▶ **PROBLEM TO WORK ON**
Set down exactly the first line of the entries and every line after it, through the line with "The first category".

:::

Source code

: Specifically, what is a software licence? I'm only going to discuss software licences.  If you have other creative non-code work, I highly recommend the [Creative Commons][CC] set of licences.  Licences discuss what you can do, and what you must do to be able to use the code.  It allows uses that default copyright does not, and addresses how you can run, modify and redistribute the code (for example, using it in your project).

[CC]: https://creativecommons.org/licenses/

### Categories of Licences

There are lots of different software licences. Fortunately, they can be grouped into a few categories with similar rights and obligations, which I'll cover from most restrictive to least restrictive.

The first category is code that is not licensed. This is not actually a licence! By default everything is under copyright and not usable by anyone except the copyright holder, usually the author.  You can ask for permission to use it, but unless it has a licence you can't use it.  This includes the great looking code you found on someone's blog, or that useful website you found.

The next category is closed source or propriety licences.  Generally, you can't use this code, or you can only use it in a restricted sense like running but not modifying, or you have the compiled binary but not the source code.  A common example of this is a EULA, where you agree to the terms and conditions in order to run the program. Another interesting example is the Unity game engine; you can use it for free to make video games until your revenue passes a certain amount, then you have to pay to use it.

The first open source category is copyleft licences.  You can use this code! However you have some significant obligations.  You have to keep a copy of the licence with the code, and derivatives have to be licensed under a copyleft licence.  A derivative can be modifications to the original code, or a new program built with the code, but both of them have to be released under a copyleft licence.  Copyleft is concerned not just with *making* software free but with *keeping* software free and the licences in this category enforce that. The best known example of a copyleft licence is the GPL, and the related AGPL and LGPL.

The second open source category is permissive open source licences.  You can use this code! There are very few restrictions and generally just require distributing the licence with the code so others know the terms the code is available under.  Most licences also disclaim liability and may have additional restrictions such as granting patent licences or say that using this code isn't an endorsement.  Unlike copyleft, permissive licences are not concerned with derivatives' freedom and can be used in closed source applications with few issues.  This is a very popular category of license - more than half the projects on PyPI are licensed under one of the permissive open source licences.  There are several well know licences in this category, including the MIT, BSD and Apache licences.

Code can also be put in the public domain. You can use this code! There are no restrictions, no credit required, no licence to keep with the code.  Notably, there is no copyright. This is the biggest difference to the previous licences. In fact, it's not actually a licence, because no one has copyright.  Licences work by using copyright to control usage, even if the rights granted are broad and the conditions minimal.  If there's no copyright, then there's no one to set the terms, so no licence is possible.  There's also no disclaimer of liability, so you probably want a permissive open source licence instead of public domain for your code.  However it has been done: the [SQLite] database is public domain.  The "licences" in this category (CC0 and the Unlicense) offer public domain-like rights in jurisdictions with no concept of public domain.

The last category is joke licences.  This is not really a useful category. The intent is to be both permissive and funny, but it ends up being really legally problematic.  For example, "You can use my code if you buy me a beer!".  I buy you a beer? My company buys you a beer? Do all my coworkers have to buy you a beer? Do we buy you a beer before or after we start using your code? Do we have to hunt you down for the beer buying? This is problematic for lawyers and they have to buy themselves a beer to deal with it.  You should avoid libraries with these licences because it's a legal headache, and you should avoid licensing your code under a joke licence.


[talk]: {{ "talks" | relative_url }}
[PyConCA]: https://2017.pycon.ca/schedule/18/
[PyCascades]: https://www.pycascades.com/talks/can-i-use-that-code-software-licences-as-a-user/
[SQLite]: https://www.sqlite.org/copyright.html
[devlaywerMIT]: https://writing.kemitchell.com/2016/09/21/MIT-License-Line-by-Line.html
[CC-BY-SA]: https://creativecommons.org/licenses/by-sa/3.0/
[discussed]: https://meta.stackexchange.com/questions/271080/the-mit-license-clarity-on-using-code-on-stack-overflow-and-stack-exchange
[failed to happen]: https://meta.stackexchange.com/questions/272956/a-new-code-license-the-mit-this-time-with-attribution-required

:::

▶ **ANSWER SECTION**
Source code

: Specifically, what is a software licence? I'm only going to discuss software licences.  If you have other creative non-code work, I highly recommend the [Creative Commons][CC] set of licences.  Licences discuss what you can do, and what you must do to be able to use the code.  It allows uses that default copyright does not, and addresses how you can run, modify and redistribute the code (for example, using it in your project).

[CC]: https://creativecommons.org/licenses/

### Categories of Licences

There are lots of different software licences. Fortunately, they can be grouped into a few categories with similar rights and obligations, which I'll cover from most restrictive to least restrictive.

The first category is code that is not licensed. This is not actually a licence! By default everything is under copyright and not usable by anyone except the copyright holder, usually the author.  You can ask for permission to use it, but unless it has a licence you can't use it.  This includes the great looking code you found on someone's blog, or that useful website you found.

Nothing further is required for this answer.